Ce film de Philippe Van Leeuw nous présente le quotidien d’une famille prise au piège par la guerre dans un appartement bourgeois; le titre original est « Insyriated » en anglais, qui traduit bien cet enfermement, un mot dont on ne conservera en définitive que le début : enfer.

L’histoire

On entend le fracas des bombes et le crépitement des mitraillettes , les rideaux sont tirés. Oum Yazan habite là avec son beau-père, ses enfants, une domestique et aussi un couple de voisins venus se réfugier avec leur bébé: un matin, le mari part et se fait abattre par un sniper. Oum le sait mais décide de garder le silence et la porte barricadée : sortir, c’est mourir aussi. Dès lors on voit se dérouler la journée, avec ses toutes petits joies, ses actes quotidiens mais surtout la peur, en permanence, et le recours ultime et dérisoire d’aller se réfugier dans la cuisine, à la moindre alerte.
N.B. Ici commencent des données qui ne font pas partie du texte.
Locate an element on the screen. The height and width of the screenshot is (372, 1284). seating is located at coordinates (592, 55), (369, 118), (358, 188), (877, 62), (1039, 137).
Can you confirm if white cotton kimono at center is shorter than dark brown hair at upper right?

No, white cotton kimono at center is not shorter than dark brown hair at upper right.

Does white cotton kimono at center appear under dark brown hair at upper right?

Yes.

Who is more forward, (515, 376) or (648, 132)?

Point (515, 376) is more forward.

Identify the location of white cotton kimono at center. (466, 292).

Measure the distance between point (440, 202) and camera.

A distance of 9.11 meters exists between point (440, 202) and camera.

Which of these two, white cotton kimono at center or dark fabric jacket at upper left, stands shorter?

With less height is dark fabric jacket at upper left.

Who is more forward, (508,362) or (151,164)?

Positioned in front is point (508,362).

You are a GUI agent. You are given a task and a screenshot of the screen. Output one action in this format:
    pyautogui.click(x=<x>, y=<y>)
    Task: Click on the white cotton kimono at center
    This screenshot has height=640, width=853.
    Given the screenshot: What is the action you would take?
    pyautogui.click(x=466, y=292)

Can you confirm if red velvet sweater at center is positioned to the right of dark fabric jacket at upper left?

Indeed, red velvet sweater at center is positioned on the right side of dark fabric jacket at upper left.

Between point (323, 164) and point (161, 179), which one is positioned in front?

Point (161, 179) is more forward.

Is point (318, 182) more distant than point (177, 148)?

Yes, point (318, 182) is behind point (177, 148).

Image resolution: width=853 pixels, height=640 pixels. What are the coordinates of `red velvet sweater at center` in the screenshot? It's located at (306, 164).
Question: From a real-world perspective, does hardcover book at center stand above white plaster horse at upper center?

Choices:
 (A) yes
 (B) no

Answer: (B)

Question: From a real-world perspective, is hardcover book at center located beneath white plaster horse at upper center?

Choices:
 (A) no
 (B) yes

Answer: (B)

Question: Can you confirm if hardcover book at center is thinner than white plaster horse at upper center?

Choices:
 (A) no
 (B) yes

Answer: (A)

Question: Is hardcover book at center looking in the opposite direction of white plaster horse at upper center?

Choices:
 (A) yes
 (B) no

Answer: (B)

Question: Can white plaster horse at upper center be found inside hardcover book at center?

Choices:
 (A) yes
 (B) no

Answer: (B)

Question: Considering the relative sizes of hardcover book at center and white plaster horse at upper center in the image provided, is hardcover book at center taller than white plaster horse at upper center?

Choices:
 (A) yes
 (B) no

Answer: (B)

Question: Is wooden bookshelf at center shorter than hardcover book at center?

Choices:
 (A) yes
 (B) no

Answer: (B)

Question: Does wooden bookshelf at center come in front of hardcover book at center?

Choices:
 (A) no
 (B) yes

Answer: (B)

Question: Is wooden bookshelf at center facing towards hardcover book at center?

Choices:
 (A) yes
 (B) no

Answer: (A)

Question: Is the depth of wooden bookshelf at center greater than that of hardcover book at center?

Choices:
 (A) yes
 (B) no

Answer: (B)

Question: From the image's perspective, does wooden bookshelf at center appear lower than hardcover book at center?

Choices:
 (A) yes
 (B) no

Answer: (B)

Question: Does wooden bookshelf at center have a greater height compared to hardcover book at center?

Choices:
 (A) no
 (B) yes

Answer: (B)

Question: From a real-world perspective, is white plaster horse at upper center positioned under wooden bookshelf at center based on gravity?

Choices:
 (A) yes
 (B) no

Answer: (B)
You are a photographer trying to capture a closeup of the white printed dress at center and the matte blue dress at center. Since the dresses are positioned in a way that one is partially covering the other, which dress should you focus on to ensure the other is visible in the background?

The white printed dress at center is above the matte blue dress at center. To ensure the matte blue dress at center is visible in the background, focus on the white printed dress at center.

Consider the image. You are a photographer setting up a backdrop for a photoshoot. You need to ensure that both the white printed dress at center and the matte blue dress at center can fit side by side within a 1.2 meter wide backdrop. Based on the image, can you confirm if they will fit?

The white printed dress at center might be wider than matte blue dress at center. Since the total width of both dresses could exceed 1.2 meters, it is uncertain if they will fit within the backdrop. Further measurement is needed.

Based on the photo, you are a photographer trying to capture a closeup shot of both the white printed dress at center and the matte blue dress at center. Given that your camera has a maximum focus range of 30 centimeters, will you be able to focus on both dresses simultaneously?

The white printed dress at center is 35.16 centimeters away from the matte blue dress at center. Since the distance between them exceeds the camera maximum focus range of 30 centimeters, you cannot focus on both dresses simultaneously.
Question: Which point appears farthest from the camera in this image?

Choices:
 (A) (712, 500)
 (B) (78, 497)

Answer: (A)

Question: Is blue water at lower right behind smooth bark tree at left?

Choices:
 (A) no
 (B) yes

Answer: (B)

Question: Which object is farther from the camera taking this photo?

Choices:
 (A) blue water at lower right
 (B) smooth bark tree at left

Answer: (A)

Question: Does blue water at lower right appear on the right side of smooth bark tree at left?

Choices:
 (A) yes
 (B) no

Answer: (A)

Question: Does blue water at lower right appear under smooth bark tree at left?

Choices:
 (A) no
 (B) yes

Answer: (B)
Mais y sont-ils vraiment à l’abri du danger ?

Et je vous laisse découvrir les tenants et les aboutissants, car on n’est pas là pour spoiler.

Pourquoi le voir

C’est un film brut et sans artifice, au cœur duquel on est immédiatement happé. La tension monte inexorablement, l’angoisse du spectateur et son empathie pour les personnages progressent simultanément. Car en effet les personnages sont magnifiques, à commencer par Oum (Hiam Abbass), une femme déterminée, solide, courageuse, figure de proue d’un navire en pleine tempête. Si certaines scènes sont très dures, d’autres en revanche nous touchent par leur simplicité, leur beauté : le grand-père qui médite devant sa bibliothèque, la mère épuisée qui s’endort sur la table du salon. Une fois de plus, la fiction permet de porter fortement un message, là où un documentaire peut-être échouerait, en imposant des images insoutenables.
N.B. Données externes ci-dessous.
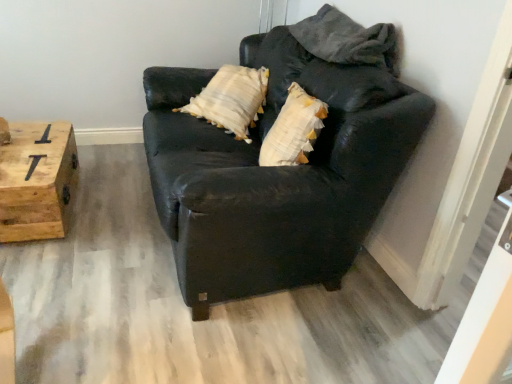
What do you see at coordinates (276, 174) in the screenshot? I see `matte black couch at center` at bounding box center [276, 174].

In order to face matte black couch at center, should I rotate leftwards or rightwards?

You should rotate left by 0.726 degrees.

Find the location of a particular element. matte black couch at center is located at coordinates (276, 174).

Identify the location of wooden crate at left. (37, 181).

The height and width of the screenshot is (384, 512). Describe the element at coordinates (37, 181) in the screenshot. I see `wooden crate at left` at that location.

Where is `matte black couch at center`? This screenshot has width=512, height=384. matte black couch at center is located at coordinates (276, 174).

Would you say matte black couch at center is to the left or to the right of wooden crate at left in the picture?

From the image, it's evident that matte black couch at center is to the right of wooden crate at left.

Does matte black couch at center come in front of wooden crate at left?

Yes.

Is point (335, 220) farther from camera compared to point (40, 144)?

No.

From the image's perspective, which is above, matte black couch at center or wooden crate at left?

matte black couch at center, from the image's perspective.

From a real-world perspective, who is located higher, matte black couch at center or wooden crate at left?

matte black couch at center.

Which of these two, matte black couch at center or wooden crate at left, is thinner?

Thinner between the two is wooden crate at left.

In the scene shown: Can you confirm if matte black couch at center is taller than wooden crate at left?

Indeed, matte black couch at center has a greater height compared to wooden crate at left.

Is matte black couch at center bigger or smaller than wooden crate at left?

In the image, matte black couch at center appears to be larger than wooden crate at left.

Is matte black couch at center completely or partially outside of wooden crate at left?

Yes, matte black couch at center is not within wooden crate at left.

Are matte black couch at center and wooden crate at left beside each other?

No, matte black couch at center is not with wooden crate at left.

Could you tell me if matte black couch at center is turned towards wooden crate at left?

Yes, matte black couch at center faces towards wooden crate at left.

How many degrees apart are the facing directions of matte black couch at center and wooden crate at left?

matte black couch at center and wooden crate at left are facing 87.4 degrees away from each other.

Image resolution: width=512 pixels, height=384 pixels. I want to click on table lying below the matte black couch at center (from the image's perspective), so click(37, 181).

Considering the positions of objects wooden crate at left and matte black couch at center in the image provided, who is more to the right, wooden crate at left or matte black couch at center?

matte black couch at center.

Consider the image. Considering the relative positions of wooden crate at left and matte black couch at center in the image provided, is wooden crate at left in front of matte black couch at center?

No, wooden crate at left is further to the viewer.

Does point (37, 125) lie behind point (183, 241)?

Yes, it is behind point (183, 241).

From the image's perspective, is wooden crate at left above or below matte black couch at center?

Based on their image positions, wooden crate at left is located beneath matte black couch at center.

From a real-world perspective, which object stands above the other?

matte black couch at center, from a real-world perspective.

Considering the sizes of objects wooden crate at left and matte black couch at center in the image provided, who is thinner, wooden crate at left or matte black couch at center?

With smaller width is wooden crate at left.

Looking at this image, does wooden crate at left have a lesser height compared to matte black couch at center?

Indeed, wooden crate at left has a lesser height compared to matte black couch at center.

Between wooden crate at left and matte black couch at center, which one has smaller size?

wooden crate at left is smaller.

Is matte black couch at center located within wooden crate at left?

No, matte black couch at center is located outside of wooden crate at left.

Is wooden crate at left not near matte black couch at center?

No, there isn't a large distance between wooden crate at left and matte black couch at center.

Looking at this image, is wooden crate at left oriented away from matte black couch at center?

No.

Measure the distance from wooden crate at left to matte black couch at center.

34.76 inches.

Where is `studio couch to the right of wooden crate at left`? The width and height of the screenshot is (512, 384). studio couch to the right of wooden crate at left is located at coordinates (276, 174).

Identify the location of studio couch above the wooden crate at left (from a real-world perspective). This screenshot has height=384, width=512. (276, 174).

At what (x,y) coordinates should I click in order to perform the action: click on studio couch lying on the right of wooden crate at left. Please return your answer as a coordinate pair (x, y). The height and width of the screenshot is (384, 512). Looking at the image, I should click on (276, 174).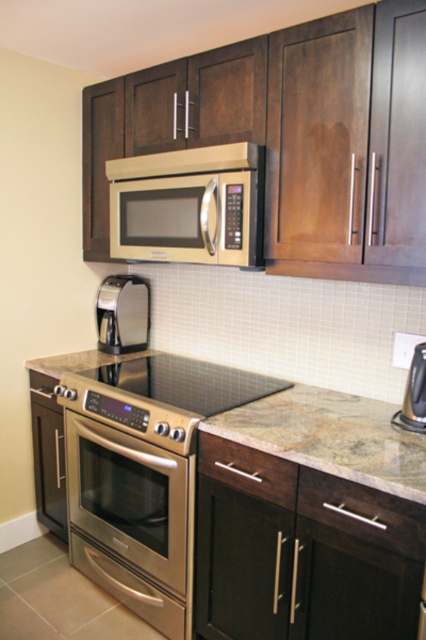
You are standing in the kitchen and want to place a small decorative item on the countertop. You have two options for placement locations, point 1 at coordinates point (x=83, y=432) and point 2 at coordinates point (x=129, y=356). Which point is closer to you, the observer?

Point (x=83, y=432) is closer to the camera than point (x=129, y=356), so the point (x=83, y=432) is closer to you.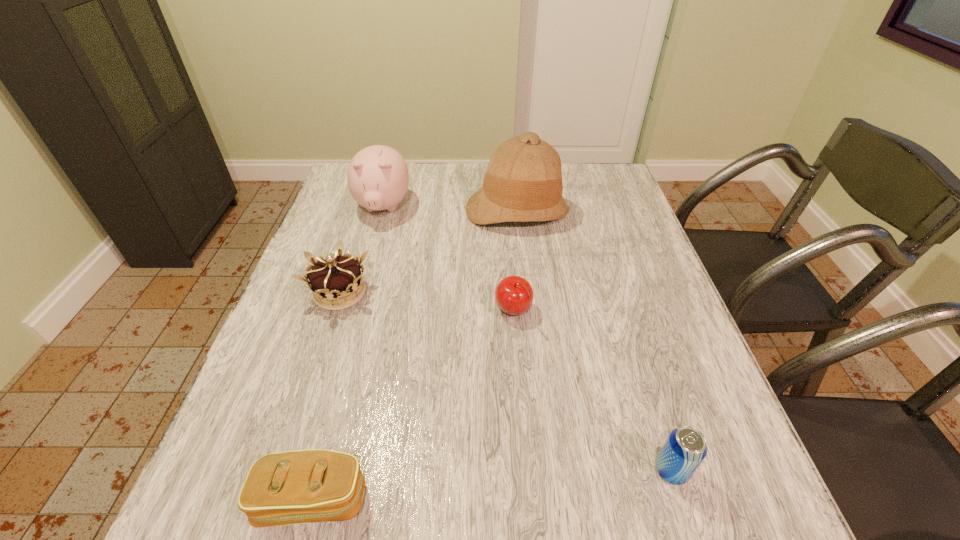
In order to click on the tallest object in this screenshot , I will do `click(523, 183)`.

At what (x,y) coordinates should I click in order to perform the action: click on the fifth shortest object. Please return your answer as a coordinate pair (x, y). This screenshot has height=540, width=960. Looking at the image, I should click on (378, 177).

You are a GUI agent. You are given a task and a screenshot of the screen. Output one action in this format:
    pyautogui.click(x=<x>, y=<y>)
    Task: Click on the crown
    The height and width of the screenshot is (540, 960).
    Given the screenshot: What is the action you would take?
    pyautogui.click(x=336, y=276)

Where is `cherry`? cherry is located at coordinates (514, 295).

You are a GUI agent. You are given a task and a screenshot of the screen. Output one action in this format:
    pyautogui.click(x=<x>, y=<y>)
    Task: Click on the beer can
    This screenshot has width=960, height=540.
    Given the screenshot: What is the action you would take?
    pyautogui.click(x=685, y=448)

You are a GUI agent. You are given a task and a screenshot of the screen. Output one action in this format:
    pyautogui.click(x=<x>, y=<y>)
    Task: Click on the shortest object
    This screenshot has width=960, height=540.
    Given the screenshot: What is the action you would take?
    pyautogui.click(x=292, y=487)

Locate an element on the screen. The image size is (960, 540). vacant area located on the front-facing side of the hat is located at coordinates (524, 275).

At what (x,y) coordinates should I click in order to perform the action: click on vacant space situated at the snout of the piggy bank. Please return your answer as a coordinate pair (x, y). The height and width of the screenshot is (540, 960). Looking at the image, I should click on (372, 244).

I want to click on vacant space located on the right of the crown, so click(534, 292).

In order to click on vacant region located 0.060m on the front of the cherry in this screenshot , I will do `click(516, 349)`.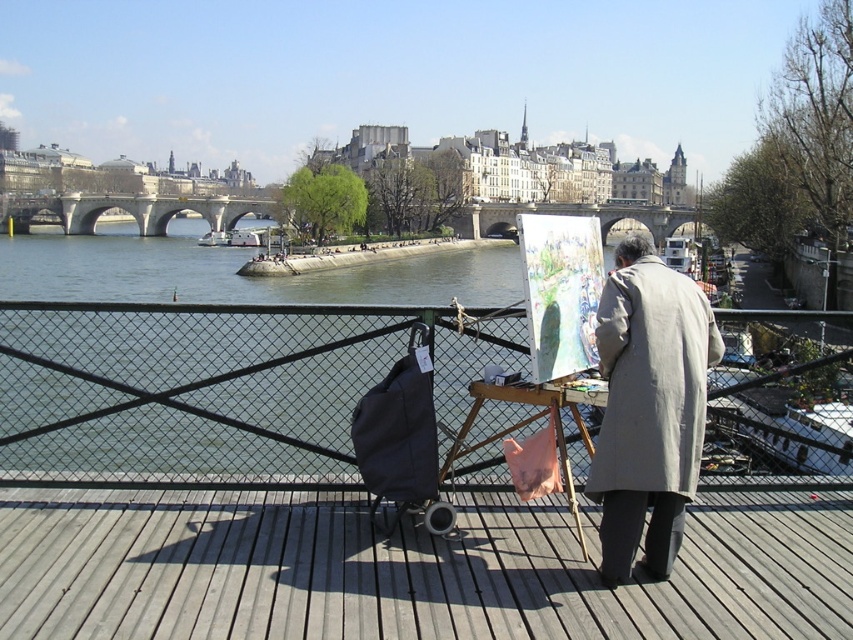
You are an artist who just arrived at the riverside and want to set up your easel. You notice the metal fence at center and the wooden easel at center. Which object is blocking your view of the other?

The metal fence at center is positioned over wooden easel at center, so the metal fence at center is blocking the view of the wooden easel at center.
Poursuivre la déambulation

En sortant de la projection, j’ai repensé au film bouleversant d’Atiq Rahimi, « Syngué Sabour, pierre de patience », qui dresse aussi le portrait d’une femme forte (sublime Golshifteh Farahani), plongée dans la guerre civile. Un tout petit peu plus léger, « Et maintenant on va où ? » de Nadine Labaki, sorti en 2011, montre avec humour et poésie la détermination des femmes à faire cesser la guerre.